ACTIVITÉS »
1. Dans le document source, reprenez le passage qui va de « - ordonné l'exécution » à « amples ou contraires. », ces deux bouts compris, en substituant « trois quarts » à « deux tiers ».
2. D'après le document source, quel jour le tribunal de grande instance de Paris a-t-il rendu son jugement ?

DOCUMENT SOURCE »
La société Arisa est intervenue volontairement à l'instance.

Par jugement du 7 juin 2019, le tribunal de grande instance de Paris a :

- reçu l'intervention volontaire de la société Arisa,

- mis hors de cause le Bureau central français,

- dit que le droit à indemnisation de M. [V] [T], victime directe et de M. [Y] [T] et Mme [U] [T], victimes par ricochet, des suites de l'accident de la circulation survenu le 12 août 2009 est entier,

- condamné la société Arisa à payer à M. [Y] [T] et Mme [U] [T], pris en leur qualité de représentants légaux de [V] [T] les sommes suivantes, en deniers ou quittances, provisions non déduites, avec intérêts au taux légal à compter de ce jour :

* 9 960 euros au titre des frais divers,

* 4 932 euros au titre de l'assistance par tierce personne,

* 50 000 euros au titre de l'incidence professionnelle,

* 1 000 euros au titre du préjudice scolaire,

* 11 241,25 euros au titre du déficit fonctionnel temporaire,

* 16 000 euros au titre des souffrances endurées,

* 40 350 euros au titre du déficit fonctionnel permanent,

* 4 000 euros au titre du préjudice esthétique permanent,

* 8 000 euros au titre du préjudice d'agrément,

- rejeté les demandes au titre de la perte de gains professionnels futurs et au titre du préjudice esthétique temporaire,

- condamné la société Arisa à payer à M. [Y] [T] et Mme [U] [T], ès qualités, les intérêts au double du taux légal sur le montant de l'offre effectuée le 26 octobre 2010, avant imputation de la créance des tiers payeurs et déduction des provisions versées, à compter du 12 avril 2010 et jusqu'au 26 octobre 2010,

- dit n'y avoir lieu à capitalisation des intérêts,

- rejeté la demande tendant à la consignation de ces sommes sur un compte ouvert au nom de [V] [T] et dont lui seul aurait la disposition à sa majorité le 21 janvier 2020,

- condamné la société Arisa à payer à M. [Y] [T] la somme de 2 000 euros au titre de son préjudice d'affection,

- condamné la société Arisa à payer à Mme [U] [T] la somme de 2 000 euros au titre de son préjudice d'affection,

- rejeté les demandes de M. [Y] [T] et de Mme [U] [T] au titre du trouble dans leurs conditions d'existence respectives,

- déclaré le jugement commun à la CPAM,

- condamné la société Arisa à payer à M. [Y] [T] et Mme [U] [T], ès qualités, la somme de 1 000 euros au titre de l'article 700 du code de procédure civile, avec intérêts au taux légal à compter de ce jour,

- condamné la société Arisa à payer à M. [Y] [T] la somme de 500 euros au titre de l'article 700 du code de procédure civile, avec intérêts au taux légal à compter de ce jour,

- condamné la société Arisa à payer à Mme [U] [T] la somme de 500 euros au titre de l'article 700 du code de procédure civile, avec intérêts au taux légal à compter de ce jour,

- dit que Maître Frédéric Le Bonnois, avocat, pourra recouvrer sur la partie condamnée ceux des dépens dont il aurait fait l'avance sans avoir reçu provision en application de l'article 699 du code de procédure civile,

- ordonné l'exécution provisoire du jugement à concurrence des deux tiers de l'indemnité allouée et en totalité en ce qui concerne les frais irrépétibles et les dépens,

- débouté les parties de leurs demandes plus amples ou contraires.

DONNÉES ÉTUDIÉES »
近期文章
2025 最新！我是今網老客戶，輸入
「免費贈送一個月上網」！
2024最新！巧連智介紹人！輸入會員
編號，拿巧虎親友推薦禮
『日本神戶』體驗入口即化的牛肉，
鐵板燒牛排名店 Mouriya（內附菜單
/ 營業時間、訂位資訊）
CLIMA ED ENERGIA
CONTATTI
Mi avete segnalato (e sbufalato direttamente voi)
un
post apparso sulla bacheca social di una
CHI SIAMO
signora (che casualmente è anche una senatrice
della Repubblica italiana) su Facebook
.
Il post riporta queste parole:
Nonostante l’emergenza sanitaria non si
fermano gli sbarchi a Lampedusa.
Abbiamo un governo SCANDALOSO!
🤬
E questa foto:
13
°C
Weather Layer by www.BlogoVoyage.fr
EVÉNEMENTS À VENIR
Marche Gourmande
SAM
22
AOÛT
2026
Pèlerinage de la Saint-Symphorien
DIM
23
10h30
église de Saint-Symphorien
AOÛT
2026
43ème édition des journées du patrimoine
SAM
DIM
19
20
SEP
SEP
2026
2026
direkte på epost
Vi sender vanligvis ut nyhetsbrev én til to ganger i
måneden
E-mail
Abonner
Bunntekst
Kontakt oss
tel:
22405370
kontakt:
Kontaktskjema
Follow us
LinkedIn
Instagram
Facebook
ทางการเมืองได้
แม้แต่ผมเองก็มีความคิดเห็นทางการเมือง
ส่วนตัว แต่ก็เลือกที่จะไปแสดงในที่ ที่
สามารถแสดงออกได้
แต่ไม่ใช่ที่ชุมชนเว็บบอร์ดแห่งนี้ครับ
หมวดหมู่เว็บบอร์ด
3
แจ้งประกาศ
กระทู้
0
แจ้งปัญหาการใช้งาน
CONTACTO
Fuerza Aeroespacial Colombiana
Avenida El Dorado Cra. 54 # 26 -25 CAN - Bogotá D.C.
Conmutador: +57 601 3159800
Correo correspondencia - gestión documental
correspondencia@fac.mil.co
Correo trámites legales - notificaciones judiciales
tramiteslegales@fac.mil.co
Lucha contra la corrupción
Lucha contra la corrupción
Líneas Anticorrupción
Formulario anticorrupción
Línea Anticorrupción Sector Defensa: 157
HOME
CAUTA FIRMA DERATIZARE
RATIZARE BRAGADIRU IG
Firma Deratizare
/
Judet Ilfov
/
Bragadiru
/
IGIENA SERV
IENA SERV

RÉPONSES NUMÉROTÉES »
1.
- ordonné l'exécution provisoire du jugement à concurrence des trois quarts de l'indemnité allouée et en totalité en ce qui concerne les frais irrépétibles et les dépens,

- débouté les parties de leurs demandes plus amples ou contraires.

2. Le 7 juin 2019.